MLA for Cambridge Bay, Nunavut
- In office 1999–2004
- Preceded by: riding created
- Succeeded by: Keith Peterson

Personal details
- Born: November 10, 1958 (age 67) Vancouver, British Columbia
- Party: non-partisan consensus government

= Kelvin Ng =

Canadian politician

Kelvin Ng (born November 10, 1958) is a former territorial and municipal level politician in Canada who was elected in both the Nunavut Legislature and Northwest Territories Legislature.

== Early life ==
Ng grew up in Vancouver and studied accounting at Vancouver City College. He moved to Cambridge Bay, Nunavut in 1978 to work for Hudson's Bay Company.

== Political career ==
Ng began his political career on the municipal level. He has served on municipal council between 1979 and 1987 and as Mayor of Cambridge Bay from 1988 to 1993.

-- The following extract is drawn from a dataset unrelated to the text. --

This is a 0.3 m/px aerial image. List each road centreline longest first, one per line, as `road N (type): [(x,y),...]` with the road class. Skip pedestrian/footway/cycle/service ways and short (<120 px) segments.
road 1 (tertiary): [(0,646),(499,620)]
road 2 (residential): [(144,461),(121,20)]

Ng first ran in territorial election against Ernie Bernhardt for the Kitikmeot electoral district but was defeated by Bernhardt in the 1991 Northwest Territories general election. Ng won in the 1993 by-election to fill the vacancy for Kitikmeot after a mid-term resignation by Bernhardt. Bernhardt and Ng faced each other again in this district in the 1995 Northwest Territories general election. He defeated Bernhardt and was re-elected. Ng served one term in the Northwest Territories Legislature, becoming a cabinet minister for health and social services in the government. His district was abolished in 1999 when Nunavut was created from the Northwest Territories.

Ng ran for a seat to the Legislative Assembly of Nunavut in the first general election held in 1999. Ng won the Cambridge Bay electoral district, and was appointed to the cabinet as the first Minister of Finance for the territory. He served one term before retiring in 2004 at the dissolution of the legislature to devote more time to his family.